What is Peer to Peer Lending

Peer to peer lending is just what it sounds like-the opportunity to borrow money from a private individual, not from a financial institution. There are advantages and disadvantages to both the borrower and lender through this type of transaction, but for certain instances, a peer to peer lending situation works out for everyone.

Peer to peer lending has exploded in popularity in recent years. As the credit markets have tightened and interest rates have continued to drop, peer to peer lending has opened doors for both lenders and borrowers that might not have been there otherwise. Marketplace peer to peer lending brings together strangers with similar goals-to borrow or lend at better rates and under better conditions than traditional institutions offer.
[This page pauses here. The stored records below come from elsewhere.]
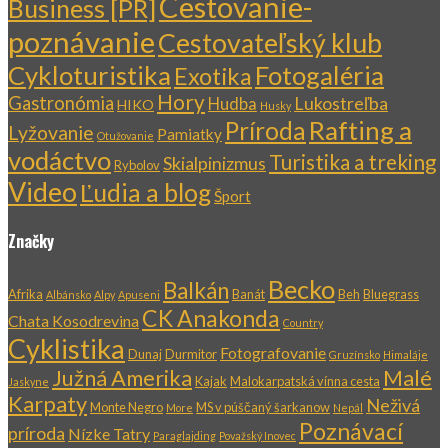
Cestovanie-
Business [PR]
poznávanie
Cestovateľský klub
Cykloturistika
Fotogaléria
Exotika
Hory
Gastronómia
Lukostreľba
Hudba
HIKO
Husky
Rafting a
Príroda
Lyžovanie
Pamiatky
Otužovanie
vodáctvo
Turistika a treking
Skialpinizmus
Rybolov
Video
Ľudia a blog
Šport
Značky
Becko
Balkán
Afrika
Banát
Beh
Bluegrass
Albánsko
Alpy
Apuseni
CK Anakonda
Chata Kosodrevina
Country
Cyklistika
Fotografovanie
Dunaj
Durmitor
Gruzínsko
Himaláje
Južná Amerika
Malé
Kajak
Malokarpatská vínna cesta
Jaskyne
Karpaty
Neživá
Monte Negro
MS v púščaný šarkanow
More
Nepál
Poznávací
príroda
Nízke Tatry
Paraglajding
Považský Inovec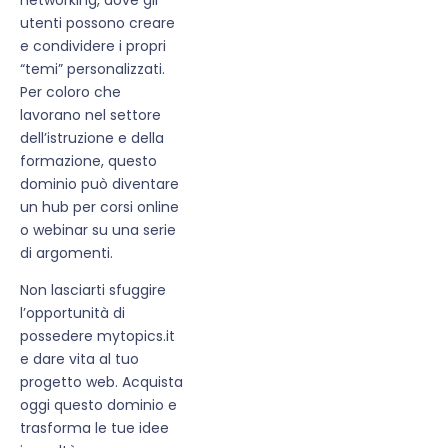
utenti possono creare
e condividere i propri
“temi” personalizzati.
Per coloro che
lavorano nel settore
dell’istruzione e della
formazione, questo
dominio può diventare
un hub per corsi online
o webinar su una serie
di argomenti.
Non lasciarti sfuggire
l’opportunità di
possedere mytopics.it
e dare vita al tuo
progetto web. Acquista
oggi questo dominio e
trasforma le tue idee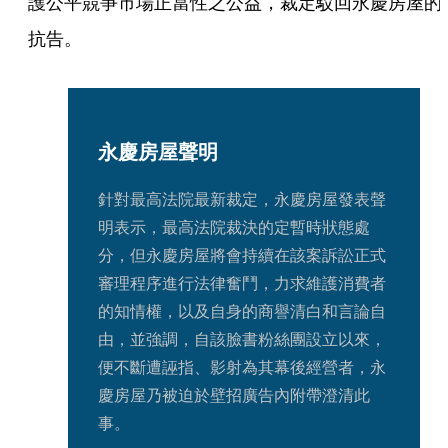
護公平競爭市場正當性之公益，裁定駁回永慶房屋的
抗告。
永慶房屋聲明
針對最高法院最新裁定，永慶房屋發表聲
明表示，最高法院裁決的定暫時狀態處
分，但永慶房屋將會持續在該案訴訟正式
審理程序進行法律奮鬥，力求維護消費者
的知情權，以及自身的商譽清白和言論自
由，並強調，自該臉書粉絲團設立以來，
便不斷遭誣指、影射為其幕後經營者，永
慶房屋乃被迫於壁招廣告內附帶澄清此
事。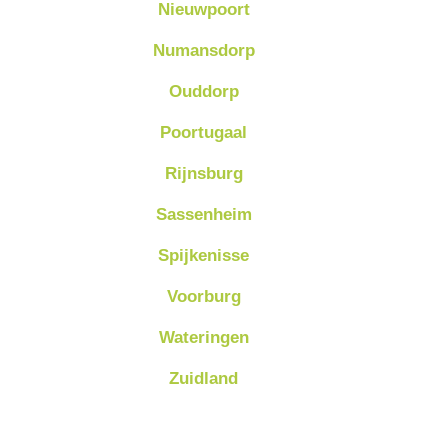
Nieuwpoort
Numansdorp
Ouddorp
Poortugaal
Rijnsburg
Sassenheim
Spijkenisse
Voorburg
Wateringen
Zuidland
The advantages of peer to peer lending are numerous. For the lender, it is an opportunity to put their money into an investment scenario that offers a higher interest rate than traditional investments, such as CDs or a saving account. It allows lenders access to the consumer credit market and many of the facilitator companies actually provide insurance against defaults.

The advantages to the borrower is that they can appeal to lenders on a personal level and perhaps get loans that they would not qualify for at a traditional financial institution. Large institutions rarely factor in the borrower's "story," but a private individual can often be persuaded with compelling background information. Finally, the paperwork is generally simpler to complete and process than at the bank.
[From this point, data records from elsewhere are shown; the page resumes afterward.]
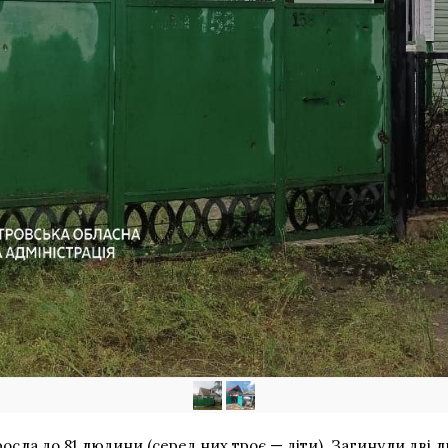
росла
до 81 людини (серед них троє — діти). Загинули дві 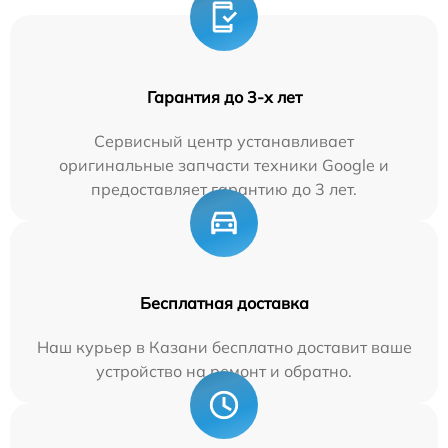
Гарантия до 3-х лет
Сервисный центр устанавливает
оригинальные запчасти техники Google и
предоставляет гарантию до 3 лет.
Бесплатная доставка
Наш курьер в Казани бесплатно доставит ваше
устройство на ремонт и обратно.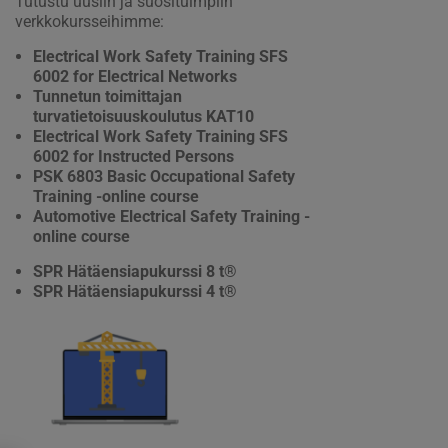
Tutustu uusiin ja suosituimpiin
verkkokursseihimme:
Electrical Work Safety Training SFS
6002 for Electrical Networks
Tunnetun toimittajan
turvatietoisuuskoulutus KAT10
Electrical Work Safety Training SFS
6002 for Instructed Persons
PSK 6803 Basic Occupational Safety
Training -online course
Automotive Electrical Safety Training -
online course
SPR Hätäensiapukurssi 8 t®
SPR Hätäensiapukurssi 4 t®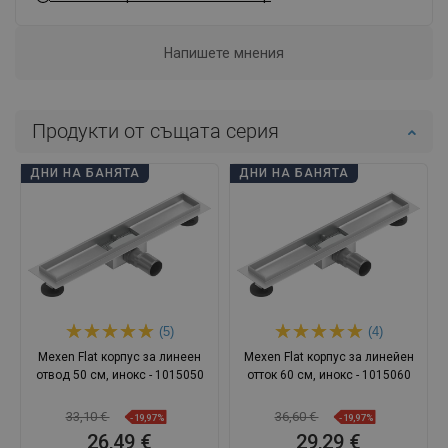
Напишете мнения
Продукти от същата серия
ДНИ НА БАНЯТА
ДНИ НА БАНЯТА
(5)
(4)
Mexen Flat корпус за линеен
Mexen Flat корпус за линейен
отвод 50 см, инокс - 1015050
отток 60 см, инокс - 1015060
33,10 €
36,60 €
-19,97%
-19,97%
26,49 €
29,29 €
The disadvantages of peer to peer lending are tied in to the risk factor. The lender runs the risk of the borrower defaulting on the loan. Also, the lender is locked into the interest rates for the term of the loan. Also, the lender may be dealing with borrowers that have been turned down by traditional institutions-regardless of circumstances.

The borrower takes a risk in that private lenders don't need to conform to federal lending laws. There are also differences in everything from credit bureau reporting policies to how they share your private information, so make sure to research the company/lender thoroughly before going through with a loan. Finally, the interest rate for repayment may be higher than if you went to a bank, although sometimes they are matching or better for unsecured bank loans.